Он представил сотни своих холстов, пейзажи и натюрморты, портреты и жанровые сцены, — все это стояло десятилетиями в стеллажах, достигло потолка в комнате. Неужели его пожизненный труд окажется на чердаке или в чулане, пока некий рачительный хозяин не снимет холсты с подрамников и не использует их на половики?
Был же прекрасный художник Чупятов. Однажды Калужнин видел, как дочь художника разделывает селедку на картине отца, отрезая ножницами от намокающего шедевра. Не такую ли участь готовит и ему время?!
Нет, этого он себе представить не мог!
Его стал бить озноб. От холода стучали зубы.

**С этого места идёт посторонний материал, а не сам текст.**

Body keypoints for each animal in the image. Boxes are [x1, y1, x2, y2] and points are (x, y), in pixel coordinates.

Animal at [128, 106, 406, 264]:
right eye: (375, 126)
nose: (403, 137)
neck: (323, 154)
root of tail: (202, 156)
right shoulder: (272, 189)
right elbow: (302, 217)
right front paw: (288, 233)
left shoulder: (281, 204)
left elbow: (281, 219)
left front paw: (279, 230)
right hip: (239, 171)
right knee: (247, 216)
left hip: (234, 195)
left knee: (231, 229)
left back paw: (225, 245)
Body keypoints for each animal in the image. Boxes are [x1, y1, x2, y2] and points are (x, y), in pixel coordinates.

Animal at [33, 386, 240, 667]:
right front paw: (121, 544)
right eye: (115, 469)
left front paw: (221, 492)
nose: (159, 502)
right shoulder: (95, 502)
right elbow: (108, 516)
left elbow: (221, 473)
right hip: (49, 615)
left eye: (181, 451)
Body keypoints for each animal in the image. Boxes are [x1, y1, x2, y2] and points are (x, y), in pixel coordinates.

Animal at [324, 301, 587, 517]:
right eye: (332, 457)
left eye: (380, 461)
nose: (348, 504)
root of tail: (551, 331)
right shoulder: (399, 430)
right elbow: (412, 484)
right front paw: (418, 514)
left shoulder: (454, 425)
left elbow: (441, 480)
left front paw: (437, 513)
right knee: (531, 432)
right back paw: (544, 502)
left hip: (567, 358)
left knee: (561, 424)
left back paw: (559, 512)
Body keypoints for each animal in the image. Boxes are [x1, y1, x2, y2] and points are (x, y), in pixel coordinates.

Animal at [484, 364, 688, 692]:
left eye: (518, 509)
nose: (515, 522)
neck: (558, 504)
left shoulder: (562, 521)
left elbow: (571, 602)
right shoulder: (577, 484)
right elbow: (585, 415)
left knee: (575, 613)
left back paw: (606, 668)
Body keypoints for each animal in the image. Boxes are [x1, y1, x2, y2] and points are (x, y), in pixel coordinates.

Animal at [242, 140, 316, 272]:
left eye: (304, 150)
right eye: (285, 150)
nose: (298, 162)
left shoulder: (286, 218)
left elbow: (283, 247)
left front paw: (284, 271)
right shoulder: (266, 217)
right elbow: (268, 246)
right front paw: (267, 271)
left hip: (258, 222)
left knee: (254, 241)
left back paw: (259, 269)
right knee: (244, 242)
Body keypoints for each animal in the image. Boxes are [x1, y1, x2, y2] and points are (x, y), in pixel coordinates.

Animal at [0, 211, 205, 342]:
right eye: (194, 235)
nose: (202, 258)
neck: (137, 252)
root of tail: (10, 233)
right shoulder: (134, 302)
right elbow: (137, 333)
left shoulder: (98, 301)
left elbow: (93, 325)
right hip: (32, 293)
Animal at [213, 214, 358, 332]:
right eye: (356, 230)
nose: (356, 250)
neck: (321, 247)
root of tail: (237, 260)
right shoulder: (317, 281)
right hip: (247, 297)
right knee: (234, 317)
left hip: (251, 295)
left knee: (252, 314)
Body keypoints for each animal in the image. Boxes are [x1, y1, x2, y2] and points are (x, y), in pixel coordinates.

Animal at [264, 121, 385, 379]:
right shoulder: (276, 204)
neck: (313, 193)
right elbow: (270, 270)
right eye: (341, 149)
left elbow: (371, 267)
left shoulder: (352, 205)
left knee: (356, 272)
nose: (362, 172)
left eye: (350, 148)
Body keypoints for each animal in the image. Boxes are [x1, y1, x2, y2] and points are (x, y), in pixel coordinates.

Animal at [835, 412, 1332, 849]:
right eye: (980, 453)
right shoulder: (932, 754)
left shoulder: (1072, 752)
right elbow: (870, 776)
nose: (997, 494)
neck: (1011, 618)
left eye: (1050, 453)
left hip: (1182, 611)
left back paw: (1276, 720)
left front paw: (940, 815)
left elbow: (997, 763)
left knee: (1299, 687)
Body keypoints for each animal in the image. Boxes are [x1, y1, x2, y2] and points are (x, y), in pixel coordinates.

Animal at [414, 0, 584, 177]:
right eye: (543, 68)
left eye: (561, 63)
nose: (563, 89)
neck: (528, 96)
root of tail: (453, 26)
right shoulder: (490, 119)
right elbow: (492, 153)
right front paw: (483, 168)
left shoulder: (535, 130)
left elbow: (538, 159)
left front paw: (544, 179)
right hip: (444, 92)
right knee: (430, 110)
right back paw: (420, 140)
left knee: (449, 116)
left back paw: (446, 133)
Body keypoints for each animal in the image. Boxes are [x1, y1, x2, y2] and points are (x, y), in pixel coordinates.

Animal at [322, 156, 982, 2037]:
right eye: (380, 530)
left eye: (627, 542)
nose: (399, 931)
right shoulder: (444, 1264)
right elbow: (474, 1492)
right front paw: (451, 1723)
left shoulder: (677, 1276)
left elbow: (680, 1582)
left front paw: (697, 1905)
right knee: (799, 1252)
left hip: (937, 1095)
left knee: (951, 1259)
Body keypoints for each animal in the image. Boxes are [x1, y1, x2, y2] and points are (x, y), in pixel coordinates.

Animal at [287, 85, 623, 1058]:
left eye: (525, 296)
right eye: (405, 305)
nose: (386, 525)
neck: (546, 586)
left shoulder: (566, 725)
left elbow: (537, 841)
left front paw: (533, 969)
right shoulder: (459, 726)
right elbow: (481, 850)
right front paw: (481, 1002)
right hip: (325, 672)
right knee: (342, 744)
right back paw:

Так зябко ему не было чуть ли не с самой блокады.
«Ах, если бы затопить печь, — думал он. — Протянуть руки к огню и согреться!»
Сестричка в легком открытом халатике поправила одеяло.
Он ощутил укол, и тело начало отогреваться, оттаивать, захотелось спать.
Когда же фортуна отказала ему?
Еще не так давно жена приятеля, оглядываясь по сторонам, шептала ему в подворотне, как жаловался охранник, уводя с собой ее мужа-поэта, что у них, охранников, теперь стало очень много работы и каждое утро он мечтает выспаться вволю. Исчезали друзья: Михаил Соколов, друг по Твери, удивительный мастер, круговец Емельянов, исчезали прозаики и поэты Хармс и Введенский, Юркун и Баршев. Неужели и их никогда не вспомнят?!
Он уснул. Казалось, рядом кричат соседи, он узнал ненавистный визгливый голос. Опять требовали забрать старика в больницу. Увезти одинокого, нищего, забытого всеми. Квартира не богадельня!
Он плакал. Казалось, куда угодно, сейчас же, но только не с ними!..
Голос соседки назойливо повторялся:
— Обязаны взять!
— Мы рабочие люди!
Врач «Скорой» стоял в раздумье у раскладушки, видимо не решаясь присесть на рваную грязную простынь.
Подвинул табурет. Стал щупать живот. Опухоль была как брюква, большая и круглая, ходила под пальцами, казалась подвижной. «Конец, — подумал Калужнин. — Финита!»
Он слышал глухой разговор, доносившийся из коридора. По телефону врач настаивал, требовал самую близкую больницу.
— Поедем, Василий Павлович? — вернулся в комнату врач.